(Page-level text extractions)
[Start of section]
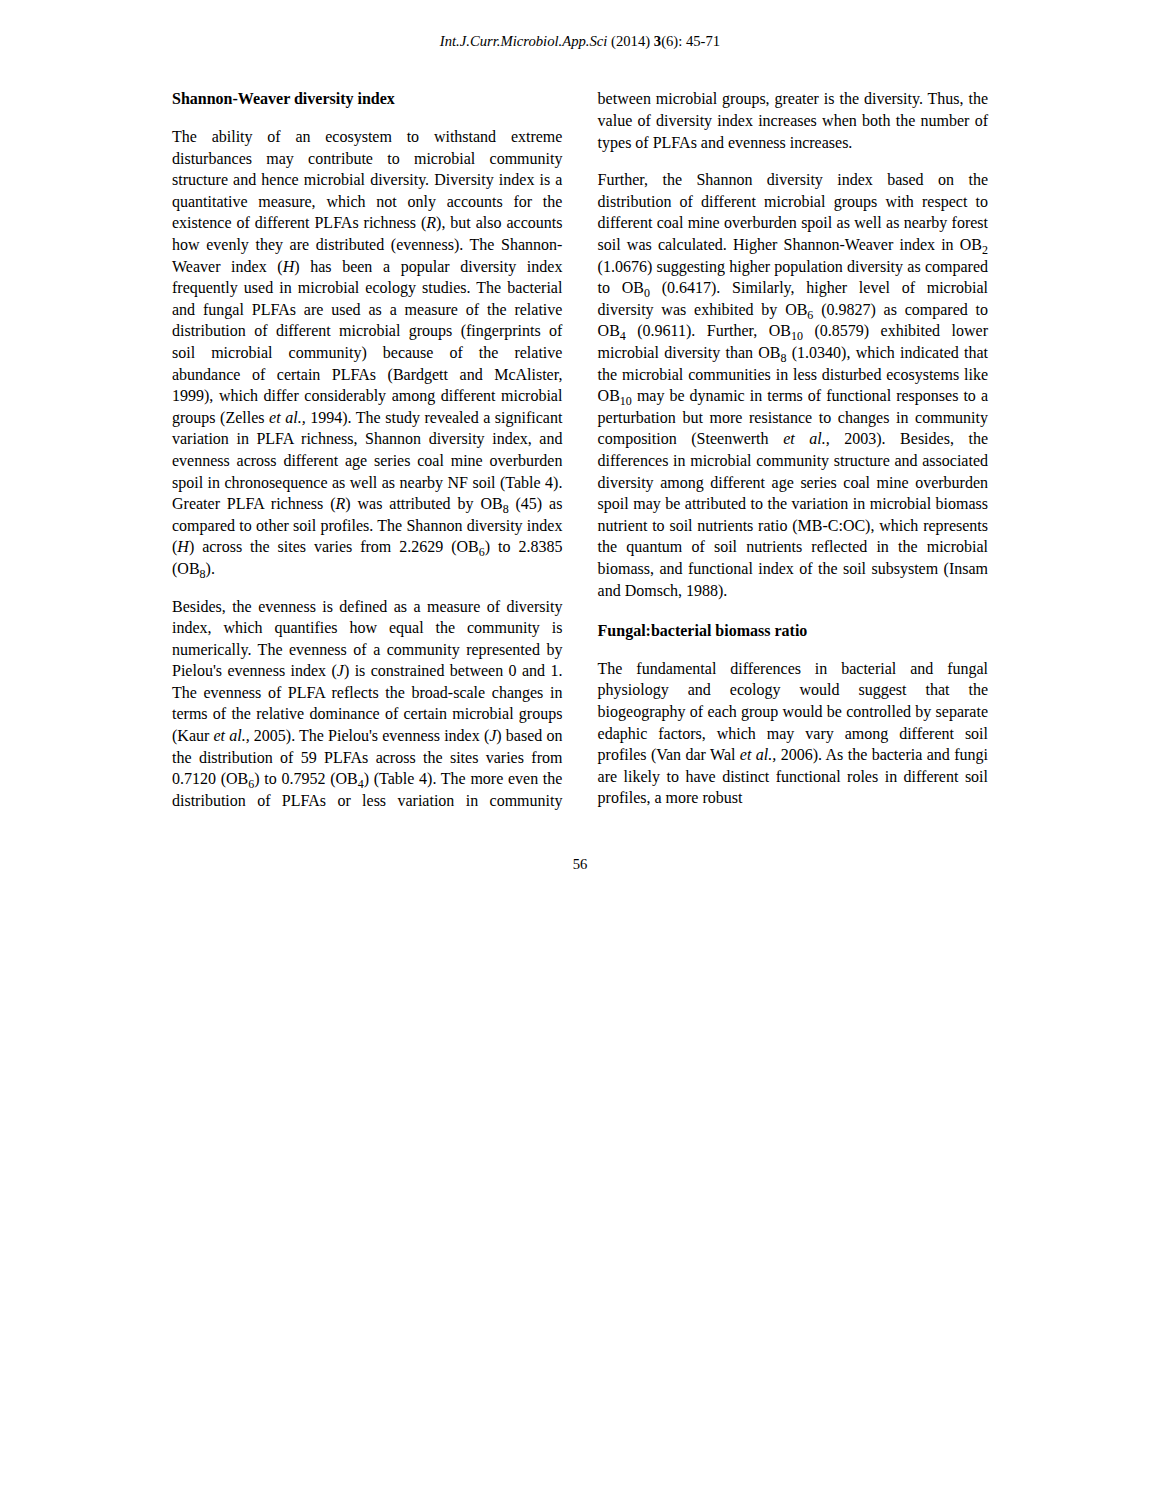Int.J.Curr.Microbiol.App.Sci (2014) 3(6): 45-71
Shannon-Weaver diversity index
The ability of an ecosystem to withstand extreme disturbances may contribute to microbial community structure and hence microbial diversity. Diversity index is a quantitative measure, which not only accounts for the existence of different PLFAs richness (R), but also accounts how evenly they are distributed (evenness). The Shannon-Weaver index (H) has been a popular diversity index frequently used in microbial ecology studies. The bacterial and fungal PLFAs are used as a measure of the relative distribution of different microbial groups (fingerprints of soil microbial community) because of the relative abundance of certain PLFAs (Bardgett and McAlister, 1999), which differ considerably among different microbial groups (Zelles et al., 1994). The study revealed a significant variation in PLFA richness, Shannon diversity index, and evenness across different age series coal mine overburden spoil in chronosequence as well as nearby NF soil (Table 4). Greater PLFA richness (R) was attributed by OB8 (45) as compared to other soil profiles. The Shannon diversity index (H) across the sites varies from 2.2629 (OB6) to 2.8385 (OB8).
Besides, the evenness is defined as a measure of diversity index, which quantifies how equal the community is numerically. The evenness of a community represented by Pielou's evenness index (J) is constrained between 0 and 1. The evenness of PLFA reflects the broad-scale changes in terms of the relative dominance of certain microbial groups (Kaur et al., 2005). The Pielou's evenness index (J) based on the distribution of 59 PLFAs across the sites varies from 0.7120 (OB6) to 0.7952 (OB4) (Table 4). The more even the distribution of PLFAs or less variation in community between microbial groups, greater is the diversity. Thus, the value of diversity index increases when both the number of types of PLFAs and evenness increases.
Further, the Shannon diversity index based on the distribution of different microbial groups with respect to different coal mine overburden spoil as well as nearby forest soil was calculated. Higher Shannon-Weaver index in OB2 (1.0676) suggesting higher population diversity as compared to OB0 (0.6417). Similarly, higher level of microbial diversity was exhibited by OB6 (0.9827) as compared to OB4 (0.9611). Further, OB10 (0.8579) exhibited lower microbial diversity than OB8 (1.0340), which indicated that the microbial communities in less disturbed ecosystems like OB10 may be dynamic in terms of functional responses to a perturbation but more resistance to changes in community composition (Steenwerth et al., 2003). Besides, the differences in microbial community structure and associated diversity among different age series coal mine overburden spoil may be attributed to the variation in microbial biomass nutrient to soil nutrients ratio (MB-C:OC), which represents the quantum of soil nutrients reflected in the microbial biomass, and functional index of the soil subsystem (Insam and Domsch, 1988).
Fungal:bacterial biomass ratio
The fundamental differences in bacterial and fungal physiology and ecology would suggest that the biogeography of each group would be controlled by separate edaphic factors, which may vary among different soil profiles (Van dar Wal et al., 2006). As the bacteria and fungi are likely to have distinct functional roles in different soil profiles, a more robust
56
[End of section]
#### TASK DIRECTIONS:
Each line above must be set down exactly, though no picture should be carried over.

#### RESULT OF THIS EXERCISE:
Int.J.Curr.Microbiol.App.Sci (2014) 3(6): 45-71
Shannon-Weaver diversity index
The ability of an ecosystem to withstand extreme disturbances may contribute to microbial community structure and hence microbial diversity. Diversity index is a quantitative measure, which not only accounts for the existence of different PLFAs richness (R), but also accounts how evenly they are distributed (evenness). The Shannon-Weaver index (H) has been a popular diversity index frequently used in microbial ecology studies. The bacterial and fungal PLFAs are used as a measure of the relative distribution of different microbial groups (fingerprints of soil microbial community) because of the relative abundance of certain PLFAs (Bardgett and McAlister, 1999), which differ considerably among different microbial groups (Zelles et al., 1994). The study revealed a significant variation in PLFA richness, Shannon diversity index, and evenness across different age series coal mine overburden spoil in chronosequence as well as nearby NF soil (Table 4). Greater PLFA richness (R) was attributed by OB8 (45) as compared to other soil profiles. The Shannon diversity index (H) across the sites varies from 2.2629 (OB6) to 2.8385 (OB8).
Besides, the evenness is defined as a measure of diversity index, which quantifies how equal the community is numerically. The evenness of a community represented by Pielou's evenness index (J) is constrained between 0 and 1. The evenness of PLFA reflects the broad-scale changes in terms of the relative dominance of certain microbial groups (Kaur et al., 2005). The Pielou's evenness index (J) based on the distribution of 59 PLFAs across the sites varies from 0.7120 (OB6) to 0.7952 (OB4) (Table 4). The more even the distribution of PLFAs or less variation in community between microbial groups, greater is the diversity. Thus, the value of diversity index increases when both the number of types of PLFAs and evenness increases.
Further, the Shannon diversity index based on the distribution of different microbial groups with respect to different coal mine overburden spoil as well as nearby forest soil was calculated. Higher Shannon-Weaver index in OB2 (1.0676) suggesting higher population diversity as compared to OB0 (0.6417). Similarly, higher level of microbial diversity was exhibited by OB6 (0.9827) as compared to OB4 (0.9611). Further, OB10 (0.8579) exhibited lower microbial diversity than OB8 (1.0340), which indicated that the microbial communities in less disturbed ecosystems like OB10 may be dynamic in terms of functional responses to a perturbation but more resistance to changes in community composition (Steenwerth et al., 2003). Besides, the differences in microbial community structure and associated diversity among different age series coal mine overburden spoil may be attributed to the variation in microbial biomass nutrient to soil nutrients ratio (MB-C:OC), which represents the quantum of soil nutrients reflected in the microbial biomass, and functional index of the soil subsystem (Insam and Domsch, 1988).
Fungal:bacterial biomass ratio
The fundamental differences in bacterial and fungal physiology and ecology would suggest that the biogeography of each group would be controlled by separate edaphic factors, which may vary among different soil profiles (Van dar Wal et al., 2006). As the bacteria and fungi are likely to have distinct functional roles in different soil profiles, a more robust
56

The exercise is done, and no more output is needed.